The Club Social y Deportivo Jalisco was a former  Mexican football team who played in the Primera Division Mexicana and Second Division Mexicana. The team played its games in the city of Guadalajara, Jalisco.

History
The team is founded in 1970, after Oro had economic problems, at the end of the season Mexico 70. Sugar entrepreneurs decided to buy the franchise and turned it into Club Social y Deportivo Jalisco.

The club played since its inception in Primera Division Mexicana for 10 years, since the 1970-71 season until its descent to Segunda Division Mexicana in the 1979-80 season.

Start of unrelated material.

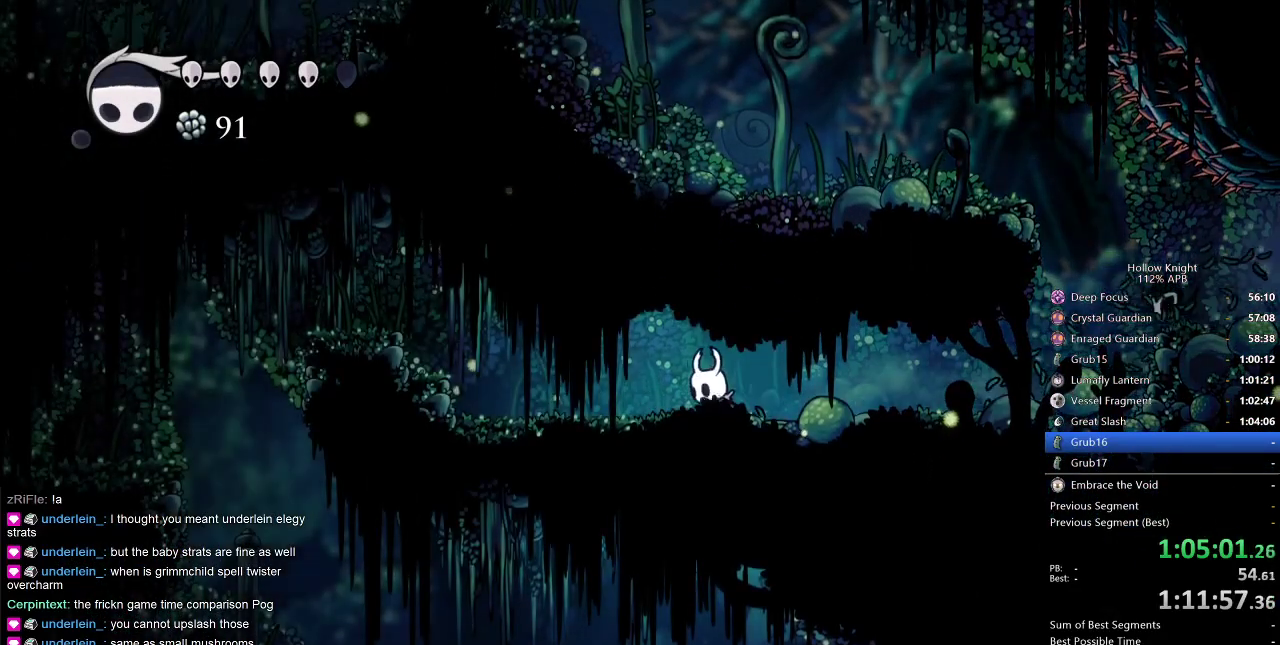
{"keys": ["jump", "left"], "events": [[200, "dash", "down"], [300, "dash", "up"], [484, "jump", "down"]]}
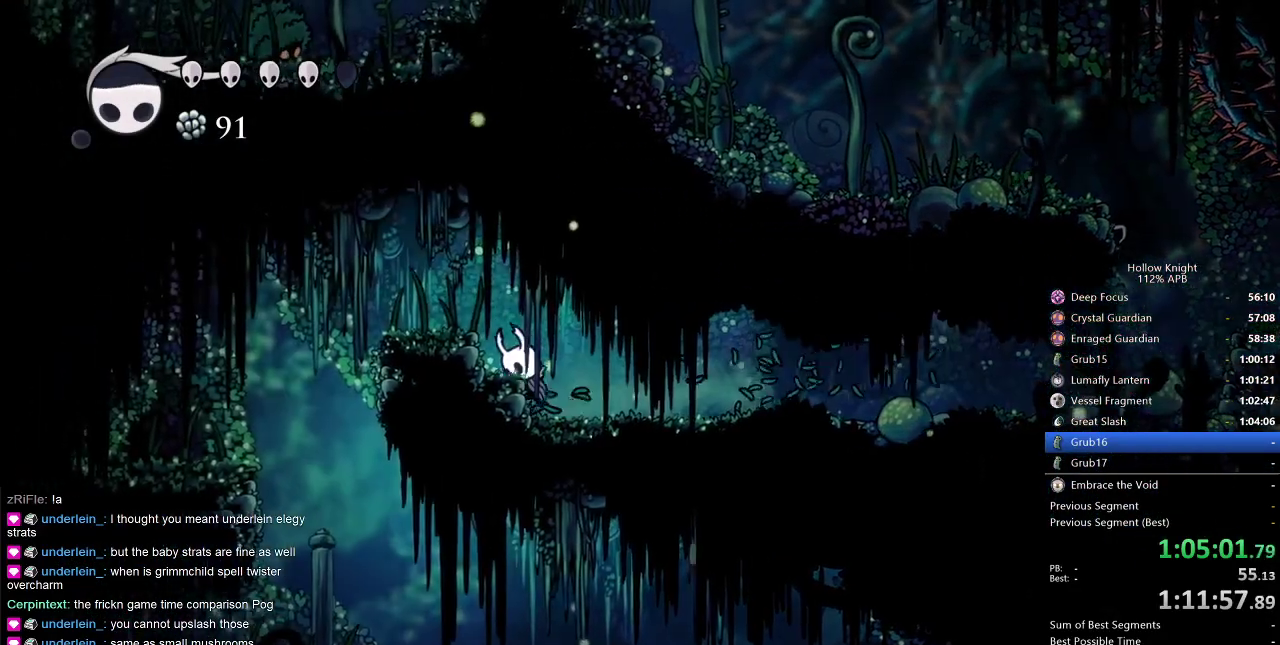
{"keys": ["left"], "events": [[267, "jump", "up"]]}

In their debut season in 1970-71 they ended second place just 5 points below Toluca, who impeded them to reach the  final against América. In 1971-72 season they ended 9 points away from qualifying to the playoffs, and in 1972-73 a 6th place in their group began to reflect a sluggish performance of the players. From the 1973-74 season to 1975-76 season they were unable to pass mid-table and occupied the last positions on several occasions.

For the 1976-77 season they came up short by 7 points from reaching the playoffs. Similarly in the 1977-78 season they were short by 4 points of Tigres UANL who eventually become champions. In 1978-79 and 1979–80, their last two seasons, they ranked last in their group, which made them have to contest a relegation playoffs with the Unión de Curtidores. They lost by an aggregate score of 4-3 and the team was relegated to Segunda Division Mexicana.

In 1984 Club Social y Deportivo Jalisco made it to the final for promotion to the Primera Division Mexicana against Zacatepec, however lost 3-1 on aggregate. They would never reach another final in order to return to first division.

In 2008, the team resurges with the original name in order to participate in Liga de Talentos de la Segunda División.

Stadium
Club Social y Deportivo Jalisco always played in Estadio Jalisco, which belongs to the civil Clubs States of Jalisco with 25% of the shares, which were inherited with the purchase of the Oro , act that made them legal partner and part owner of the Estadio Jalisco.